▶ **JOB**: Copy every line of text in the records below word for word and in the same order. Leave out the pictures.

═════ EXCERPTED DATA ═════

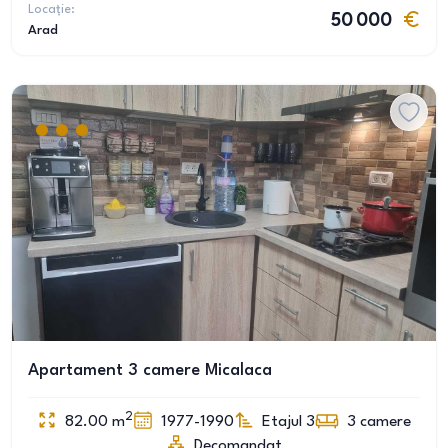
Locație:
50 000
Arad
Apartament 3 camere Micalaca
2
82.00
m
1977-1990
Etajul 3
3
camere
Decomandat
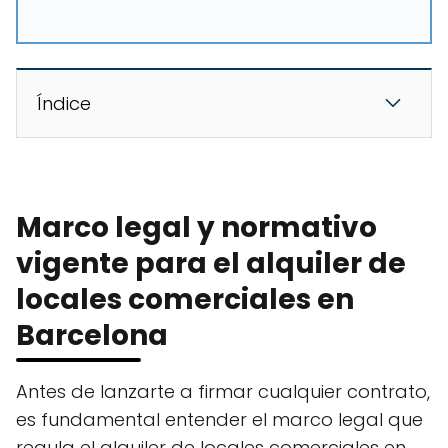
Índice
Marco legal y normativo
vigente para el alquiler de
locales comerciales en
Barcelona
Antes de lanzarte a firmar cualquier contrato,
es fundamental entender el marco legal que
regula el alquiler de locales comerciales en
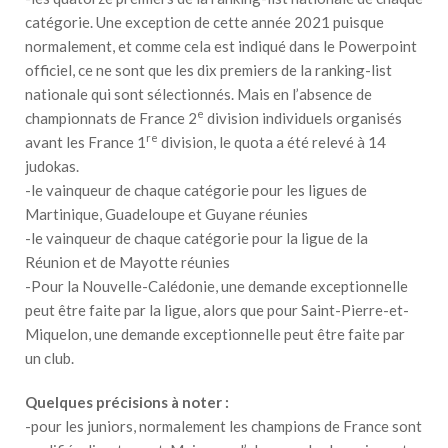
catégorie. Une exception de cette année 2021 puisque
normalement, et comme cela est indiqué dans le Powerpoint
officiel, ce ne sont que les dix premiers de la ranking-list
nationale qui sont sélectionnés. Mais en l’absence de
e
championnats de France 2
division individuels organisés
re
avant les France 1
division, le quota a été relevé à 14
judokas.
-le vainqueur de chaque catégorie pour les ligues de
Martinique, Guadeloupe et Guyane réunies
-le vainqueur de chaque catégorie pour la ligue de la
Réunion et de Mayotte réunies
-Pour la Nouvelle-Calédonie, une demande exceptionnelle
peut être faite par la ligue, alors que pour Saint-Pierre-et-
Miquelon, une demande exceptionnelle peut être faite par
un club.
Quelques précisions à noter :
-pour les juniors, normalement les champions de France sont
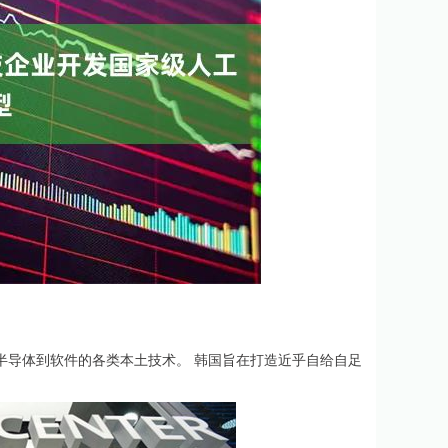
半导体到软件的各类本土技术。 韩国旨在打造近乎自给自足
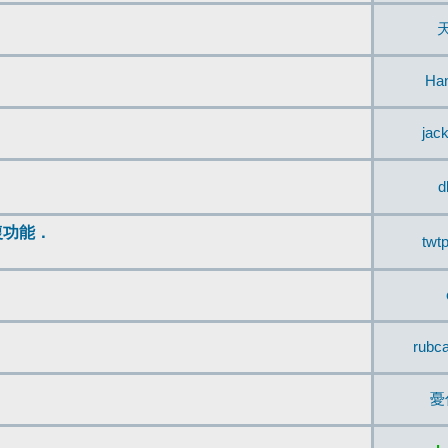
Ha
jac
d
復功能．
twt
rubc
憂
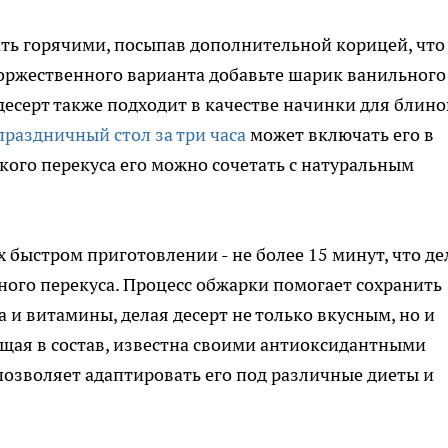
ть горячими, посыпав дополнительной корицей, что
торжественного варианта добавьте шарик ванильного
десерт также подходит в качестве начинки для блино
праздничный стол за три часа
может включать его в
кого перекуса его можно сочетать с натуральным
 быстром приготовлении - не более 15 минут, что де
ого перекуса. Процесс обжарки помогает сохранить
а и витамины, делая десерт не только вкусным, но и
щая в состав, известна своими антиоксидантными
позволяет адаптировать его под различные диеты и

═════

▶ **FINAL ANSWER**:
Locație:
50 000
Arad
Apartament 3 camere Micalaca
2
82.00
m
1977-1990
Etajul 3
3
camere
Decomandat
Índice
Marco legal y normativo
vigente para el alquiler de
locales comerciales en
Barcelona
Antes de lanzarte a firmar cualquier contrato,
es fundamental entender el marco legal que
regula el alquiler de locales comerciales en
catégorie. Une exception de cette année 2021 puisque
normalement, et comme cela est indiqué dans le Powerpoint
officiel, ce ne sont que les dix premiers de la ranking-list
nationale qui sont sélectionnés. Mais en l’absence de
e
championnats de France 2
division individuels organisés
re
avant les France 1
division, le quota a été relevé à 14
judokas.
-le vainqueur de chaque catégorie pour les ligues de
Martinique, Guadeloupe et Guyane réunies
-le vainqueur de chaque catégorie pour la ligue de la
Réunion et de Mayotte réunies
-Pour la Nouvelle-Calédonie, une demande exceptionnelle
peut être faite par la ligue, alors que pour Saint-Pierre-et-
Miquelon, une demande exceptionnelle peut être faite par
un club.
Quelques précisions à noter :
-pour les juniors, normalement les champions de France sont
半导体到软件的各类本土技术。 韩国旨在打造近乎自给自足
Ha
jac
d
復功能．
twt
rubc
憂
ть горячими, посыпав дополнительной корицей, что
торжественного варианта добавьте шарик ванильного
десерт также подходит в качестве начинки для блино
праздничный стол за три часа
может включать его в
кого перекуса его можно сочетать с натуральным
 быстром приготовлении - не более 15 минут, что де
ого перекуса. Процесс обжарки помогает сохранить
а и витамины, делая десерт не только вкусным, но и
щая в состав, известна своими антиоксидантными
позволяет адаптировать его под различные диеты и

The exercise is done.